-- Required action --
Every line of the data must be set down exactly as shown.

--- Record extracts Enclosed Below ---

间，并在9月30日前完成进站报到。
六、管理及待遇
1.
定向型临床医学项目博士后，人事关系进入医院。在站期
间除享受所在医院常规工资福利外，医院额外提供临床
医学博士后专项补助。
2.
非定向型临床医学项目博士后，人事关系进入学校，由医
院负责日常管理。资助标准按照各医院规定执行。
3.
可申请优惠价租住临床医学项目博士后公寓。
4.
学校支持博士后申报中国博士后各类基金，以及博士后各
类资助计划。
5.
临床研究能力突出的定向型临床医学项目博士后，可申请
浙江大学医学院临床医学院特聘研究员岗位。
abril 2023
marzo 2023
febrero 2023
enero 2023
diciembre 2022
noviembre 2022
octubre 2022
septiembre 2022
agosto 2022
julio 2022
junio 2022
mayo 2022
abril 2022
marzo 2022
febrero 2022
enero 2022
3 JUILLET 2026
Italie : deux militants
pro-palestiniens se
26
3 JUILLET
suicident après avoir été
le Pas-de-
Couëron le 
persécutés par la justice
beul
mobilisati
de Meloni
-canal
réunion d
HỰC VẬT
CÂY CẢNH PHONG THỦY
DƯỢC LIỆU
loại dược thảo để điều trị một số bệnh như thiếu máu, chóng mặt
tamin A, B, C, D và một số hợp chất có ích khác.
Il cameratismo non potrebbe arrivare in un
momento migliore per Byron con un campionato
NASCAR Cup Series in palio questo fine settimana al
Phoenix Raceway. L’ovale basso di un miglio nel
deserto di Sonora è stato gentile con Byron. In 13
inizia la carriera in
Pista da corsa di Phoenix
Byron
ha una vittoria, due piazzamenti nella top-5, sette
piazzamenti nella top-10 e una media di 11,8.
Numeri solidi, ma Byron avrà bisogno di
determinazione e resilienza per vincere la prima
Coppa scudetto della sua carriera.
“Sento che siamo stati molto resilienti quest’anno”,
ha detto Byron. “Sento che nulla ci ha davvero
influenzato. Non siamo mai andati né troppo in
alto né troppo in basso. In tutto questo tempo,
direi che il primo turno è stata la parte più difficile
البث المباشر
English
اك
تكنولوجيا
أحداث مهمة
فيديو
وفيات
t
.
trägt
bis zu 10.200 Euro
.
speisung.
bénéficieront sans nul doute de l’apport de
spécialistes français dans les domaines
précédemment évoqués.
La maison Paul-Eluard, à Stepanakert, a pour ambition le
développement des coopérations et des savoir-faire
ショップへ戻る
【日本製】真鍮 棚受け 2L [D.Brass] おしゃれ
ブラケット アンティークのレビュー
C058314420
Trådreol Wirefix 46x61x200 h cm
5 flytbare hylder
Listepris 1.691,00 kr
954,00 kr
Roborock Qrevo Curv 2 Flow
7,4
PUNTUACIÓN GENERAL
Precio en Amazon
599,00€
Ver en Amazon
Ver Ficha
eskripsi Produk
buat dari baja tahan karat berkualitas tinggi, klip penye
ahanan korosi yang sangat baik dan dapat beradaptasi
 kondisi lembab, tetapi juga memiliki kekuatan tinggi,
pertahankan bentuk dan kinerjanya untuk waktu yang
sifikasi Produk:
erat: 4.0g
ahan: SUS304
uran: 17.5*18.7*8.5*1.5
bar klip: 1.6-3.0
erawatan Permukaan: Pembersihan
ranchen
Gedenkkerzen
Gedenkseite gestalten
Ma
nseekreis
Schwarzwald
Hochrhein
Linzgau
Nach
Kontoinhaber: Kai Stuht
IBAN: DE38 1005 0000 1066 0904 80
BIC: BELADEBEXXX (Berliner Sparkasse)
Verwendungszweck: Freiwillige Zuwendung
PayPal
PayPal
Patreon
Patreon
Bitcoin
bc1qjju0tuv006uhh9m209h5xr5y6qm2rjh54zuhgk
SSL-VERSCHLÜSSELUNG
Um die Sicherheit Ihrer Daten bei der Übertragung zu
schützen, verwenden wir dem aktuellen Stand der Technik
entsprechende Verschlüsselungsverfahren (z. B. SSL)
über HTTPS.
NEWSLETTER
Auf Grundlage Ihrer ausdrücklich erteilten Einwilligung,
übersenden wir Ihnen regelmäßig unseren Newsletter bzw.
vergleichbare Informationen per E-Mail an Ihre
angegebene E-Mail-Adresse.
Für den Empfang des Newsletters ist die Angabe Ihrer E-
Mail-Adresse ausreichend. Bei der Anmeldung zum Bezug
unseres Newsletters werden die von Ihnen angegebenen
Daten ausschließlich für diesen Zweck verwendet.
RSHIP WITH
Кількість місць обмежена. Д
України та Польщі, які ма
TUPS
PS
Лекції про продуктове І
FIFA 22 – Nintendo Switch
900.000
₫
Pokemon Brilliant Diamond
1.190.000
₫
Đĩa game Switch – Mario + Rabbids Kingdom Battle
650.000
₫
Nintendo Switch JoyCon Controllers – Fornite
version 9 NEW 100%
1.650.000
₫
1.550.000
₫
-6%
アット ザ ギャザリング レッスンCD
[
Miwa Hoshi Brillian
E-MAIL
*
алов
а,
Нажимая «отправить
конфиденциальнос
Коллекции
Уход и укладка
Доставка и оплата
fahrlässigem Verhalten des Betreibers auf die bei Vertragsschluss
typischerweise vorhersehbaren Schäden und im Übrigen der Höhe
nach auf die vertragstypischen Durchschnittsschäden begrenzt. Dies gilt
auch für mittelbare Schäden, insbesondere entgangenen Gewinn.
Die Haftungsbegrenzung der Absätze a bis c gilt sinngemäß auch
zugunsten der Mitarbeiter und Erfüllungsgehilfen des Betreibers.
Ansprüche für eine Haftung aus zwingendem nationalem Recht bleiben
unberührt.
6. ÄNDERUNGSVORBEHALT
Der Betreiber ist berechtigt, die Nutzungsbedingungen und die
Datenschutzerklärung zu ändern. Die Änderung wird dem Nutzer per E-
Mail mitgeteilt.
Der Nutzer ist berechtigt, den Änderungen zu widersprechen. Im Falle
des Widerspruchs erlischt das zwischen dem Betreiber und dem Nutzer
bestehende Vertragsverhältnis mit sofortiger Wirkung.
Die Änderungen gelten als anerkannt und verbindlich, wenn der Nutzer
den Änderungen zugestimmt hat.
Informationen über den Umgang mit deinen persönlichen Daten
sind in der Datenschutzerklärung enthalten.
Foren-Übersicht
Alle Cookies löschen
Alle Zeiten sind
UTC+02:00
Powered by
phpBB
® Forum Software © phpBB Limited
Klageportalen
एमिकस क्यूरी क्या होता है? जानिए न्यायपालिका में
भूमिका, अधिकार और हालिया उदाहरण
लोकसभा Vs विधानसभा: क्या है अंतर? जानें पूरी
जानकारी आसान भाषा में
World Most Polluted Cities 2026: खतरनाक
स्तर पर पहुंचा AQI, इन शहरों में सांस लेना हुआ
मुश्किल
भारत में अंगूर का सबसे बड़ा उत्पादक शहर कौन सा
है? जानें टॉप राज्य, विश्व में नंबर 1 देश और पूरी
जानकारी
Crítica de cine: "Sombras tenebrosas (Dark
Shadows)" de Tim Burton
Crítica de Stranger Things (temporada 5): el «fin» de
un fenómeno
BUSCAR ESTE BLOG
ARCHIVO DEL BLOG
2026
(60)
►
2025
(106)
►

--- End of Enclosed Record extracts ---

-- Answer for the task --
间，并在9月30日前完成进站报到。
六、管理及待遇
1.
定向型临床医学项目博士后，人事关系进入医院。在站期
间除享受所在医院常规工资福利外，医院额外提供临床
医学博士后专项补助。
2.
非定向型临床医学项目博士后，人事关系进入学校，由医
院负责日常管理。资助标准按照各医院规定执行。
3.
可申请优惠价租住临床医学项目博士后公寓。
4.
学校支持博士后申报中国博士后各类基金，以及博士后各
类资助计划。
5.
临床研究能力突出的定向型临床医学项目博士后，可申请
浙江大学医学院临床医学院特聘研究员岗位。
abril 2023
marzo 2023
febrero 2023
enero 2023
diciembre 2022
noviembre 2022
octubre 2022
septiembre 2022
agosto 2022
julio 2022
junio 2022
mayo 2022
abril 2022
marzo 2022
febrero 2022
enero 2022
3 JUILLET 2026
Italie : deux militants
pro-palestiniens se
26
3 JUILLET
suicident après avoir été
le Pas-de-
Couëron le 
persécutés par la justice
beul
mobilisati
de Meloni
-canal
réunion d
HỰC VẬT
CÂY CẢNH PHONG THỦY
DƯỢC LIỆU
loại dược thảo để điều trị một số bệnh như thiếu máu, chóng mặt
tamin A, B, C, D và một số hợp chất có ích khác.
Il cameratismo non potrebbe arrivare in un
momento migliore per Byron con un campionato
NASCAR Cup Series in palio questo fine settimana al
Phoenix Raceway. L’ovale basso di un miglio nel
deserto di Sonora è stato gentile con Byron. In 13
inizia la carriera in
Pista da corsa di Phoenix
Byron
ha una vittoria, due piazzamenti nella top-5, sette
piazzamenti nella top-10 e una media di 11,8.
Numeri solidi, ma Byron avrà bisogno di
determinazione e resilienza per vincere la prima
Coppa scudetto della sua carriera.
“Sento che siamo stati molto resilienti quest’anno”,
ha detto Byron. “Sento che nulla ci ha davvero
influenzato. Non siamo mai andati né troppo in
alto né troppo in basso. In tutto questo tempo,
direi che il primo turno è stata la parte più difficile
البث المباشر
English
اك
تكنولوجيا
أحداث مهمة
فيديو
وفيات
t
.
trägt
bis zu 10.200 Euro
.
speisung.
bénéficieront sans nul doute de l’apport de
spécialistes français dans les domaines
précédemment évoqués.
La maison Paul-Eluard, à Stepanakert, a pour ambition le
développement des coopérations et des savoir-faire
ショップへ戻る
【日本製】真鍮 棚受け 2L [D.Brass] おしゃれ
ブラケット アンティークのレビュー
C058314420
Trådreol Wirefix 46x61x200 h cm
5 flytbare hylder
Listepris 1.691,00 kr
954,00 kr
Roborock Qrevo Curv 2 Flow
7,4
PUNTUACIÓN GENERAL
Precio en Amazon
599,00€
Ver en Amazon
Ver Ficha
eskripsi Produk
buat dari baja tahan karat berkualitas tinggi, klip penye
ahanan korosi yang sangat baik dan dapat beradaptasi
 kondisi lembab, tetapi juga memiliki kekuatan tinggi,
pertahankan bentuk dan kinerjanya untuk waktu yang
sifikasi Produk:
erat: 4.0g
ahan: SUS304
uran: 17.5*18.7*8.5*1.5
bar klip: 1.6-3.0
erawatan Permukaan: Pembersihan
ranchen
Gedenkkerzen
Gedenkseite gestalten
Ma
nseekreis
Schwarzwald
Hochrhein
Linzgau
Nach
Kontoinhaber: Kai Stuht
IBAN: DE38 1005 0000 1066 0904 80
BIC: BELADEBEXXX (Berliner Sparkasse)
Verwendungszweck: Freiwillige Zuwendung
PayPal
PayPal
Patreon
Patreon
Bitcoin
bc1qjju0tuv006uhh9m209h5xr5y6qm2rjh54zuhgk
SSL-VERSCHLÜSSELUNG
Um die Sicherheit Ihrer Daten bei der Übertragung zu
schützen, verwenden wir dem aktuellen Stand der Technik
entsprechende Verschlüsselungsverfahren (z. B. SSL)
über HTTPS.
NEWSLETTER
Auf Grundlage Ihrer ausdrücklich erteilten Einwilligung,
übersenden wir Ihnen regelmäßig unseren Newsletter bzw.
vergleichbare Informationen per E-Mail an Ihre
angegebene E-Mail-Adresse.
Für den Empfang des Newsletters ist die Angabe Ihrer E-
Mail-Adresse ausreichend. Bei der Anmeldung zum Bezug
unseres Newsletters werden die von Ihnen angegebenen
Daten ausschließlich für diesen Zweck verwendet.
RSHIP WITH
Кількість місць обмежена. Д
України та Польщі, які ма
TUPS
PS
Лекції про продуктове І
FIFA 22 – Nintendo Switch
900.000
₫
Pokemon Brilliant Diamond
1.190.000
₫
Đĩa game Switch – Mario + Rabbids Kingdom Battle
650.000
₫
Nintendo Switch JoyCon Controllers – Fornite
version 9 NEW 100%
1.650.000
₫
1.550.000
₫
-6%
アット ザ ギャザリング レッスンCD
[
Miwa Hoshi Brillian
E-MAIL
*
алов
а,
Нажимая «отправить
конфиденциальнос
Коллекции
Уход и укладка
Доставка и оплата
fahrlässigem Verhalten des Betreibers auf die bei Vertragsschluss
typischerweise vorhersehbaren Schäden und im Übrigen der Höhe
nach auf die vertragstypischen Durchschnittsschäden begrenzt. Dies gilt
auch für mittelbare Schäden, insbesondere entgangenen Gewinn.
Die Haftungsbegrenzung der Absätze a bis c gilt sinngemäß auch
zugunsten der Mitarbeiter und Erfüllungsgehilfen des Betreibers.
Ansprüche für eine Haftung aus zwingendem nationalem Recht bleiben
unberührt.
6. ÄNDERUNGSVORBEHALT
Der Betreiber ist berechtigt, die Nutzungsbedingungen und die
Datenschutzerklärung zu ändern. Die Änderung wird dem Nutzer per E-
Mail mitgeteilt.
Der Nutzer ist berechtigt, den Änderungen zu widersprechen. Im Falle
des Widerspruchs erlischt das zwischen dem Betreiber und dem Nutzer
bestehende Vertragsverhältnis mit sofortiger Wirkung.
Die Änderungen gelten als anerkannt und verbindlich, wenn der Nutzer
den Änderungen zugestimmt hat.
Informationen über den Umgang mit deinen persönlichen Daten
sind in der Datenschutzerklärung enthalten.
Foren-Übersicht
Alle Cookies löschen
Alle Zeiten sind
UTC+02:00
Powered by
phpBB
® Forum Software © phpBB Limited
Klageportalen
एमिकस क्यूरी क्या होता है? जानिए न्यायपालिका में
भूमिका, अधिकार और हालिया उदाहरण
लोकसभा Vs विधानसभा: क्या है अंतर? जानें पूरी
जानकारी आसान भाषा में
World Most Polluted Cities 2026: खतरनाक
स्तर पर पहुंचा AQI, इन शहरों में सांस लेना हुआ
मुश्किल
भारत में अंगूर का सबसे बड़ा उत्पादक शहर कौन सा
है? जानें टॉप राज्य, विश्व में नंबर 1 देश और पूरी
जानकारी
Crítica de cine: "Sombras tenebrosas (Dark
Shadows)" de Tim Burton
Crítica de Stranger Things (temporada 5): el «fin» de
un fenómeno
BUSCAR ESTE BLOG
ARCHIVO DEL BLOG
2026
(60)
►
2025
(106)
►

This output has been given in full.